Nonlinear partial differential equations (PDEs) emerge as mathematical descriptions of many phenomena in physics, biology, engineering, and other fields. No unified mathematical theory is available as of now, and showing existence and uniqueness of solutions to nonlinear PDEs is often challenging. Their solutions can develop singularities of various type, such as shock waves, rapid oscillations, and blow-ups.
This complex behavior complicates the task of developing numerical methods to approximate nonlinear PDEs. Good numerical schemes should be stable and efficient but at the same time capture the true physical behavior and singularities that the solution may display. To achieve this, it is crucial to mimic properties that the continuous solution of the PDE has – for example, physical constraints or energy balances – at the discrete level.

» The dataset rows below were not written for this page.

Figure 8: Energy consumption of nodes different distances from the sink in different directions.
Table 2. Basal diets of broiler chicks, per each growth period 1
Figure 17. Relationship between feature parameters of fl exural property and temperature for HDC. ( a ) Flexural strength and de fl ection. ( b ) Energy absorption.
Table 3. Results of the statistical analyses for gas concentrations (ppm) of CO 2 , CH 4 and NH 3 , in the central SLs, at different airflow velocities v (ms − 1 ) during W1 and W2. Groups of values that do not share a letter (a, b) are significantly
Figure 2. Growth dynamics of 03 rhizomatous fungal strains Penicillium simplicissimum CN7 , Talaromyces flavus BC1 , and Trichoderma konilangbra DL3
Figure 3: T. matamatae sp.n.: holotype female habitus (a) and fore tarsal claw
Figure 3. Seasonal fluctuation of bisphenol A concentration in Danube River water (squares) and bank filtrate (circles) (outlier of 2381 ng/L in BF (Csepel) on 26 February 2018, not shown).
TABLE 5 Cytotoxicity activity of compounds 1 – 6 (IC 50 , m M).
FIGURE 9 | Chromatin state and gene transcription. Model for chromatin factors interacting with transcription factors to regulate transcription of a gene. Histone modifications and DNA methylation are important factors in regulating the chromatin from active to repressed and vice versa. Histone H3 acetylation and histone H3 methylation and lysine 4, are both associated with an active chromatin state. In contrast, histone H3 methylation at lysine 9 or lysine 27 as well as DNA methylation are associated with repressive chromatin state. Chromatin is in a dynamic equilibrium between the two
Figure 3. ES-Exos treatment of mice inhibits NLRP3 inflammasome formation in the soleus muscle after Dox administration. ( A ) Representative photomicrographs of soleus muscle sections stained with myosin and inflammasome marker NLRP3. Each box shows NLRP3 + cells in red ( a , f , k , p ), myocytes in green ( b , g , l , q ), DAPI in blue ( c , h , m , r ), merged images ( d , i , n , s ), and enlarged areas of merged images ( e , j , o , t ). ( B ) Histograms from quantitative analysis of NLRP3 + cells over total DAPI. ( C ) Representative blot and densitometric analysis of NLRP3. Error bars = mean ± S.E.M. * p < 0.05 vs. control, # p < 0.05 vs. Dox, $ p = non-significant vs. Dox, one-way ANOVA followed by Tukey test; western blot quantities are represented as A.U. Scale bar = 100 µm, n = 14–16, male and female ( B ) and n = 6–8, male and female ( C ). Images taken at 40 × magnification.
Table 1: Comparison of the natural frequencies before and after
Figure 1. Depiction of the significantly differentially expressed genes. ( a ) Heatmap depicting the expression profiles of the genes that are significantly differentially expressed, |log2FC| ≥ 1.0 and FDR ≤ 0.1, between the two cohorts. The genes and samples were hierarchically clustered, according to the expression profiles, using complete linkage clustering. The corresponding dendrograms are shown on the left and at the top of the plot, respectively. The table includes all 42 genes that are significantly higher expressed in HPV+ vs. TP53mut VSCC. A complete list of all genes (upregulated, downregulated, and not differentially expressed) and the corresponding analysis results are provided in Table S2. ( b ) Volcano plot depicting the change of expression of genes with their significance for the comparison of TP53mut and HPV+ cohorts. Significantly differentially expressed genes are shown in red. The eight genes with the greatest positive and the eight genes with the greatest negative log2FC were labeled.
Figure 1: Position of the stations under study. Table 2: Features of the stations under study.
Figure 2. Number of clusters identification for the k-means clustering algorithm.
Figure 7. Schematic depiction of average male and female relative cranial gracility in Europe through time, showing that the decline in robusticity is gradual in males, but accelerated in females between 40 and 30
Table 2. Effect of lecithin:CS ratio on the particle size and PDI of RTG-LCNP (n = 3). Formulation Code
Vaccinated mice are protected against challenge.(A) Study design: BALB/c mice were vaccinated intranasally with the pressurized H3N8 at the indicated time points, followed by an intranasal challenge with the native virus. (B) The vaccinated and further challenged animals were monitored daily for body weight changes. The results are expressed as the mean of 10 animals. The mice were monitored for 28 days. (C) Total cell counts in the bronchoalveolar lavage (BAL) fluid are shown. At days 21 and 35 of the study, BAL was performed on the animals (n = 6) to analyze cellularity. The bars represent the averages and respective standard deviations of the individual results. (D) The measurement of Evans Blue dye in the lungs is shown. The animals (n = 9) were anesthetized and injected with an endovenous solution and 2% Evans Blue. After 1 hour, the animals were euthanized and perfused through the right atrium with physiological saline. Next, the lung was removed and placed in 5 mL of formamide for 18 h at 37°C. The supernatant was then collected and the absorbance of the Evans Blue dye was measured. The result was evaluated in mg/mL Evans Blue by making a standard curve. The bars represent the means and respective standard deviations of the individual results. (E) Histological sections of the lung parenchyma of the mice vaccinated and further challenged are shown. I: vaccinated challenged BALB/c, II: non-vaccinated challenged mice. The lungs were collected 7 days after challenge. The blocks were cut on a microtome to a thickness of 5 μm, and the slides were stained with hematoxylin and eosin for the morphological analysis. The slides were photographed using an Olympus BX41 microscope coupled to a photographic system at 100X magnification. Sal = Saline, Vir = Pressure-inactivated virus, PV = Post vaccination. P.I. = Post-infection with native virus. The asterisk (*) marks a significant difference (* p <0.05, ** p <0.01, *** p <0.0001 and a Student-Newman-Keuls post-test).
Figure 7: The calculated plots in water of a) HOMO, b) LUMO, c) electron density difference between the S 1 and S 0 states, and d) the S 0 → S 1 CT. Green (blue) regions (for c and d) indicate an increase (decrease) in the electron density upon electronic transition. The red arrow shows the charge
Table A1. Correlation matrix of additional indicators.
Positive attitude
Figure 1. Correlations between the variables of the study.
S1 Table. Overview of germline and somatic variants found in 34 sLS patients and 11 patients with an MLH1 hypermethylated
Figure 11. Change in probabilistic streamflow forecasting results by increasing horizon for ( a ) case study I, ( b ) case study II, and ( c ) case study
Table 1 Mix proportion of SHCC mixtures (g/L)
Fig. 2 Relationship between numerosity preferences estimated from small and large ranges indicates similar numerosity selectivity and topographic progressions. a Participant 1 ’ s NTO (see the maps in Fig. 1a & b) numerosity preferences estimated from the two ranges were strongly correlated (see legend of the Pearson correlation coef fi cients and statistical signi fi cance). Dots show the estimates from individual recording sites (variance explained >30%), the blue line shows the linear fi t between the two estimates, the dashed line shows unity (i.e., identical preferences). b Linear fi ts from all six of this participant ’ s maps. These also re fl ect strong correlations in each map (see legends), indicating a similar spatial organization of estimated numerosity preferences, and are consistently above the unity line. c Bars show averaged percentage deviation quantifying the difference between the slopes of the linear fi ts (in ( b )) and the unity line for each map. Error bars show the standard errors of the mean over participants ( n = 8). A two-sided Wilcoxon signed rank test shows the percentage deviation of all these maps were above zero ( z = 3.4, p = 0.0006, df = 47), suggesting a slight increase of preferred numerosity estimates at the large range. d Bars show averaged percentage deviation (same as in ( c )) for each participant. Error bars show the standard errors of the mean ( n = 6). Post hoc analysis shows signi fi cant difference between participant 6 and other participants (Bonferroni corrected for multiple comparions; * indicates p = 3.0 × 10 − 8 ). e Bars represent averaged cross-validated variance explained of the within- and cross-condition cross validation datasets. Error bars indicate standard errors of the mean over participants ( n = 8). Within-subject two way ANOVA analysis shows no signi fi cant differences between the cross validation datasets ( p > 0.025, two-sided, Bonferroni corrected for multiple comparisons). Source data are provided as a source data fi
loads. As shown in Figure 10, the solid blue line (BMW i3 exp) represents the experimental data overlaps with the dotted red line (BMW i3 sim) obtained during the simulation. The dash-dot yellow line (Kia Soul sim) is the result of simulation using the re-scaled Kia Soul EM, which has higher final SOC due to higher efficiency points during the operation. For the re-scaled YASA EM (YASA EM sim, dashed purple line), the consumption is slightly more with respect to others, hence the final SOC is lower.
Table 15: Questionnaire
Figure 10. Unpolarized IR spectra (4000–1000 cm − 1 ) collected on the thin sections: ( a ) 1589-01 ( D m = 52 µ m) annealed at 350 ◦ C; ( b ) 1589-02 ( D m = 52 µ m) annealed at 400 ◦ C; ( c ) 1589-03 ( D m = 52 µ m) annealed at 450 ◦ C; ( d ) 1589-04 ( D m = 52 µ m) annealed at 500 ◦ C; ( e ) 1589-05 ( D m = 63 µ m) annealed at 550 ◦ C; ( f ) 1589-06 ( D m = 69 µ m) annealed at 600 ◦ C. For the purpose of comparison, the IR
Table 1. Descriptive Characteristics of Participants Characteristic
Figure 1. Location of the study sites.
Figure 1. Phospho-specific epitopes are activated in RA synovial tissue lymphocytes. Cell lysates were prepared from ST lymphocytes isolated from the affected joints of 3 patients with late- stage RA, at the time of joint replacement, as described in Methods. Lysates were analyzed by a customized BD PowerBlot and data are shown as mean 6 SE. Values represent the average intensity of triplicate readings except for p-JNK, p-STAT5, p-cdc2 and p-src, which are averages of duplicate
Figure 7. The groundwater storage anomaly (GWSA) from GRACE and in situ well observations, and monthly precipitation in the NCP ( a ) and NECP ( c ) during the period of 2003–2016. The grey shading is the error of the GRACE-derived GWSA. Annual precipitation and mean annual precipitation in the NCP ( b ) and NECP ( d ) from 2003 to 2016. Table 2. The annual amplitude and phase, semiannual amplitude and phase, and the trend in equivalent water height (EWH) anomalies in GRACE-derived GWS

In this talk, we will examine the procedure of constructing numerical methods that preserve the underlying structure of the solution to the PDE at the discrete level at the example of some nonlinear PDEs modeling complex fluids. In particular, we will focus on numerical methods for nonlinear PDEs that arise as simplified models for liquid crystal dynamics and the Rosensweig model for ferrofluids (magnetically conducting particles in a carrier fluid). We will also prove that these numerical methods converge.